Het bezoek aan het Potter’s Field van Evergreen Cemetery op 20 september 2011 doet me totaal van koers veranderen.
Mijn idee dat ik alle onbekende doden die ik tegenkom een plaats moet geven op Find a Grave en ook hier, laat ik noodgedwongen varen.
Alleen al op dit veld liggen er duizend (zo niet meer). Wat is de zin van het invoeren van John Doe -cijfer- en John Doe -cijfer- en dat dan duizenden keren?
Niemand zal ooit weten wie deze onbekende doden zijn. Zij ontlenen er geen troost aan en hun nabestaanden evenmin.
Vanaf nu richt ik mij op de armen met wél een naam. Ook al is dat vaak slechts een achternaam (met al dan niet eraan toegevoegd -cijfer-).
Op 20 oktober 2011 ga ik terug.
Ik weet nu hoe het veld eruit ziet maar zoals vaker met begraafplaatsen doet dit niets aan de betovering af.
Een grote zanderige vlakte is het.
(Bak)stenen in lange rijen, ruwe wagensporen er tussen.
John Doe – John Doe – John Doe – Jones – John Doe – John Doe – Sanchez – Rodriguez – John Doe – John Doe – John Doe.
En de stenen met alleen een cijfer.
De oudste graven dateren van de jaren dertig van de vorige eeuw, de meest recente van de jaren negentig.
De meeste graven hebben geen datum, alleen naam of nummer.
Aan de zijkant tegen de heg die grenst aan de rest van de begraafplaats staan enkele normale grastenen. Oude grafstenen.

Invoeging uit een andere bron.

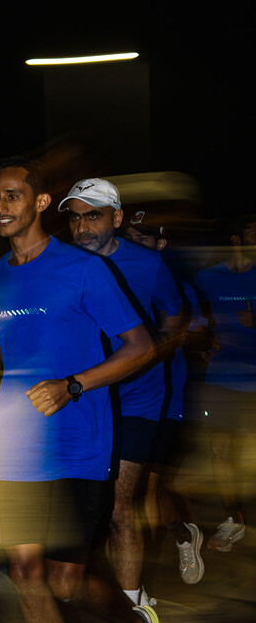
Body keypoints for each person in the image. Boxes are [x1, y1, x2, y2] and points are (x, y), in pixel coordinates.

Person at [0, 157, 169, 623]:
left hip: (79, 443)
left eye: (12, 196)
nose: (1, 207)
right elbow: (1, 353)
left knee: (67, 582)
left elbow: (140, 347)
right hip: (16, 444)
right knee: (26, 571)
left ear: (40, 202)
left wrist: (73, 385)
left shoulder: (83, 270)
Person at [59, 179, 187, 623]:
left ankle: (132, 618)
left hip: (137, 399)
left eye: (93, 215)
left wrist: (151, 359)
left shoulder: (148, 265)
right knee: (86, 511)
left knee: (120, 507)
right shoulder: (62, 265)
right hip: (85, 399)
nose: (82, 227)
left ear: (116, 218)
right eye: (74, 217)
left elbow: (175, 318)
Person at [123, 211, 210, 584]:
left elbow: (202, 334)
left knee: (147, 493)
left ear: (160, 244)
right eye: (129, 238)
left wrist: (181, 337)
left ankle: (179, 539)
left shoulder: (179, 287)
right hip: (117, 400)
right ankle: (175, 538)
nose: (134, 245)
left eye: (142, 239)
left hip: (164, 402)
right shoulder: (113, 283)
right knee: (123, 499)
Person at [195, 215, 256, 551]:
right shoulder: (208, 278)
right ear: (236, 239)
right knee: (220, 451)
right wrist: (201, 342)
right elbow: (196, 320)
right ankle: (233, 519)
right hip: (221, 378)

Zodat ik denk: zouden ze daar zijn begonnen? Was het toen nog geen armenveld?
Een aantal graven heeft later een echte steen gekregen. Er liggen ook veteranen.
Bij meer dan ik had verwacht liggen attributen en kunstbloemen.

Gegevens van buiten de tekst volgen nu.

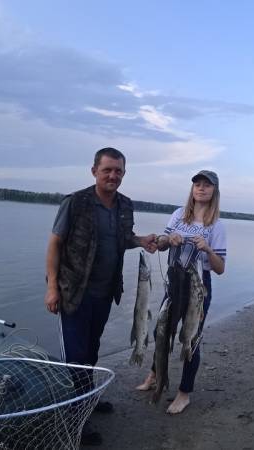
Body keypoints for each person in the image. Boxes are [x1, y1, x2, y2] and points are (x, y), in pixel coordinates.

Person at [45, 147, 156, 445]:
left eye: (118, 170)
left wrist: (141, 240)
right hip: (73, 293)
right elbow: (55, 244)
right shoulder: (76, 202)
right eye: (107, 169)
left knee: (91, 352)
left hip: (105, 293)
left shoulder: (125, 205)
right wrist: (52, 286)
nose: (113, 175)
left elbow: (122, 239)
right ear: (94, 170)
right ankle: (77, 421)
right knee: (77, 358)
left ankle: (87, 401)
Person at [135, 169, 227, 414]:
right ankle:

Dan heb ik het over ook weer niet meer dan tien-vijftien graven en die verwachting is gebaseerd op wat ik weet van Holtville.
Hier geen No Olvidados. De Border Angels doen deze plek blijkbaar niet aan.

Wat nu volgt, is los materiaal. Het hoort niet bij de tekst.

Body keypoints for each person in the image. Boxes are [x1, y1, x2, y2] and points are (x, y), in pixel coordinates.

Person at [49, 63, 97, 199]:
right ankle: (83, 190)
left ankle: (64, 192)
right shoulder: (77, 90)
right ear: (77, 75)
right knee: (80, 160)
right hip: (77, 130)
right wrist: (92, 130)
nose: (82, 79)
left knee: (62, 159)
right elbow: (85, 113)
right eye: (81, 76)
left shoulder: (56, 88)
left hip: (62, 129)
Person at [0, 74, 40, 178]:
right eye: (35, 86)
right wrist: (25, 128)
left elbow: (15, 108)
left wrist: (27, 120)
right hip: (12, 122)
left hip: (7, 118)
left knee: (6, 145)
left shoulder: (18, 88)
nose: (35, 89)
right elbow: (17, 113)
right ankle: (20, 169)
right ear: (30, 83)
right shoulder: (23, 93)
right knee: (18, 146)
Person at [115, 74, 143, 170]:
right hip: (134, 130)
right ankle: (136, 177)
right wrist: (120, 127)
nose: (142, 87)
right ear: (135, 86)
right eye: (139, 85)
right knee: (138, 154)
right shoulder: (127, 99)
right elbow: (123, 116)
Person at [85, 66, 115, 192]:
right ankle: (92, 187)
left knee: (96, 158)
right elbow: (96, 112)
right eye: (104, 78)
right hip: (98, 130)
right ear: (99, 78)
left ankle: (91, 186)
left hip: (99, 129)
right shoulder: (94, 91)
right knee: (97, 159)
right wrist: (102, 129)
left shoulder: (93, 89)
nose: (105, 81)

Hoewel – op de foto’s zie ik stokjes die vergane kruisjes kunnen zijn. Ik heb er geen bijzondere herinnering aan maar er stónd bij een klein aantal graven in één hoek dus wel iets.
Ik zal er nog vaak terugkeren. Omdat ik (weer: door Holtville) heb ontdekt dat het kán gebeuren dat iemand denkt: mijn ver familielid dat ik steeds niet kon vinden kán liggen op het arme deel van Evergreen Cemetery.
Verder vind ik dit soort plekken ook erg mooi.
De eenvoud, de grote vlakte, vrijwel niemand die meer ‘is’ dan een ruwe baksteen.
Doet me denken aan de Jannat ul-Baqi
( “Jannat al-Baqi (Jannat ul-Baqi) is a cemetery in Madinah,located across from the Masjid al-Nabawi. It contains many of Muhammad’s (SallAllahu alayhi wasalaam) relatives, and companions. Its name means “Tree Garden of Heaven”)
Ik was daar ooit en werd ook getroffen door de eenvoud van de graven van de heiligen die daar liggen. Toen ik er langs liep kreeg ik een doordringende geur in mijn neus, die heerlijk was. Leek een soort wierrook, maar dat was het niet, want dat steken de Arabieren daar niet aan. Ging een heel vredige rust vanuit, van die graven.